Brief -
Without including any image, repeat every record exactly.
┄┄┄┄┄┄
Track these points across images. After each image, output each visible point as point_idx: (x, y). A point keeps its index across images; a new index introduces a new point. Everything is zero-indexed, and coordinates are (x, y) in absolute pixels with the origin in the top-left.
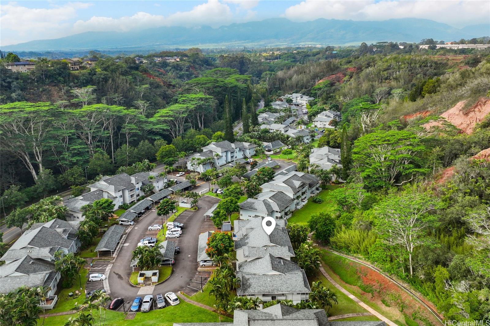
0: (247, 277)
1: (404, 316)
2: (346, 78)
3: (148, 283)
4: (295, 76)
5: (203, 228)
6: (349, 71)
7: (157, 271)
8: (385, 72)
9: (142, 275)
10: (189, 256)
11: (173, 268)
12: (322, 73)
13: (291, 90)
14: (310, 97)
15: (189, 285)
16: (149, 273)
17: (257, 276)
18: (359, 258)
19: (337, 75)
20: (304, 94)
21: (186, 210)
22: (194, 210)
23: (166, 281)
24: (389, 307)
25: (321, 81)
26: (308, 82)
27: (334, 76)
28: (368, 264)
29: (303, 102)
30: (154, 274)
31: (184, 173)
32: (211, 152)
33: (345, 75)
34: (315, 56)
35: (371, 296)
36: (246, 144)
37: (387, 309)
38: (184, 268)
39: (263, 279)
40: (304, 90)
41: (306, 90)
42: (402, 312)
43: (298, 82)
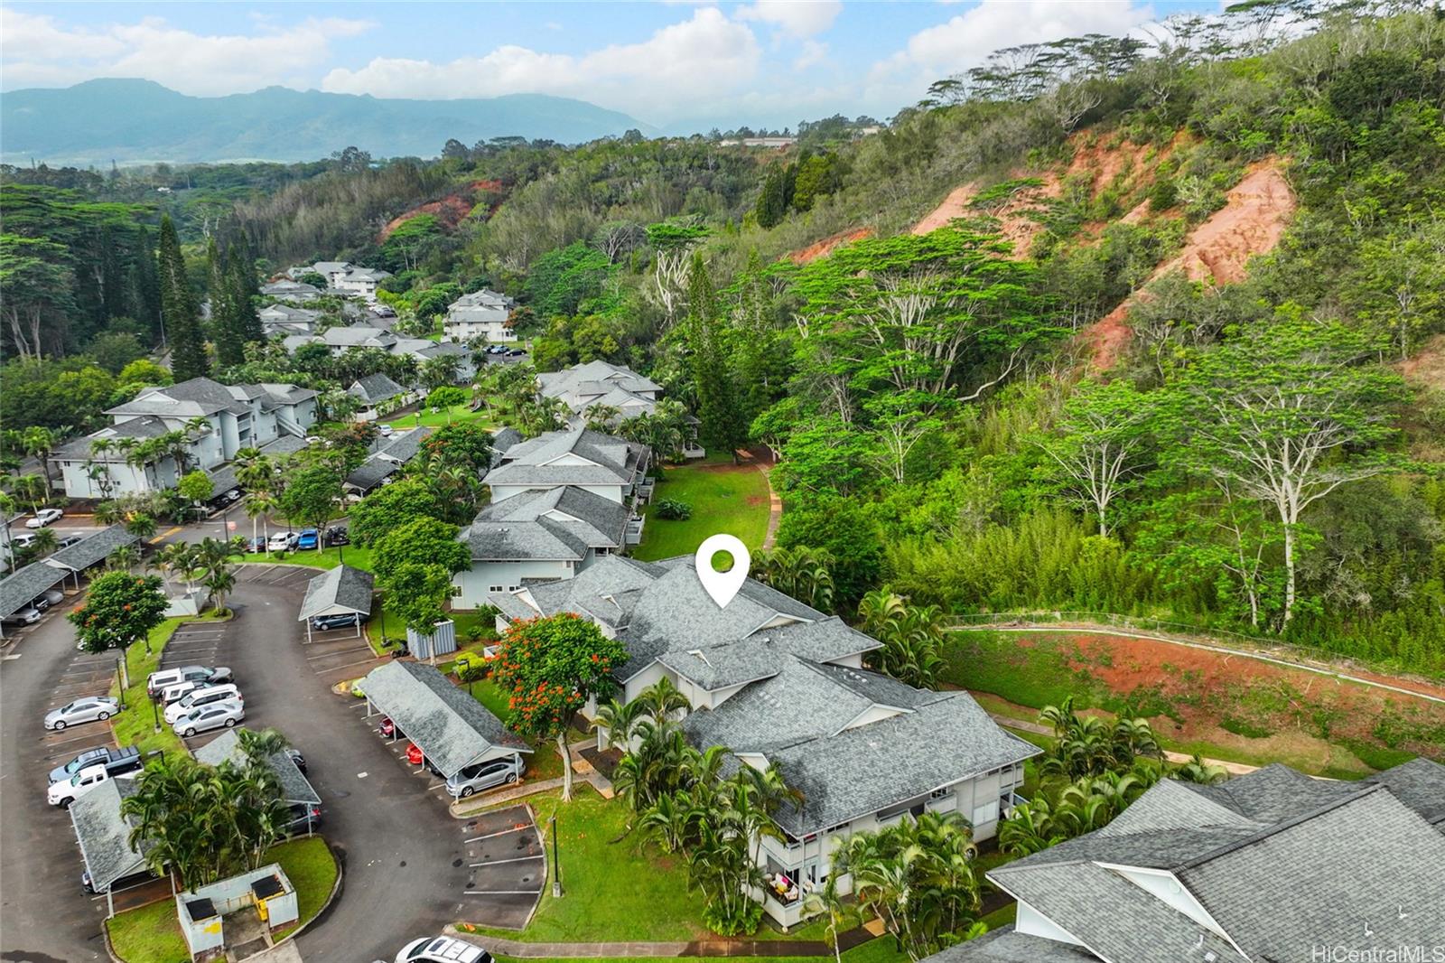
┄┄┄┄┄┄
Solution to this problem -
Track these points across images. After each image, output each visible point as point_idx: (x, y). A point keeps its index across images; a new index introduces a new point. Everything is zero-indexed, and coordinates are (x, y) in absolute pixels with the origin in the top-left.
0: (247, 277)
1: (404, 316)
2: (346, 78)
3: (148, 283)
4: (295, 76)
5: (203, 228)
6: (349, 71)
7: (157, 271)
8: (385, 72)
9: (142, 275)
10: (189, 256)
11: (173, 268)
12: (322, 73)
13: (291, 90)
14: (310, 97)
15: (189, 285)
16: (149, 273)
17: (257, 276)
18: (359, 258)
19: (337, 75)
20: (304, 94)
21: (186, 210)
22: (194, 210)
23: (166, 281)
24: (389, 307)
25: (321, 81)
26: (308, 82)
27: (334, 76)
28: (368, 264)
29: (303, 102)
30: (154, 274)
31: (184, 173)
32: (211, 152)
33: (345, 75)
34: (315, 56)
35: (371, 296)
36: (246, 144)
37: (387, 309)
38: (184, 268)
39: (263, 279)
40: (304, 90)
41: (306, 90)
42: (402, 312)
43: (298, 82)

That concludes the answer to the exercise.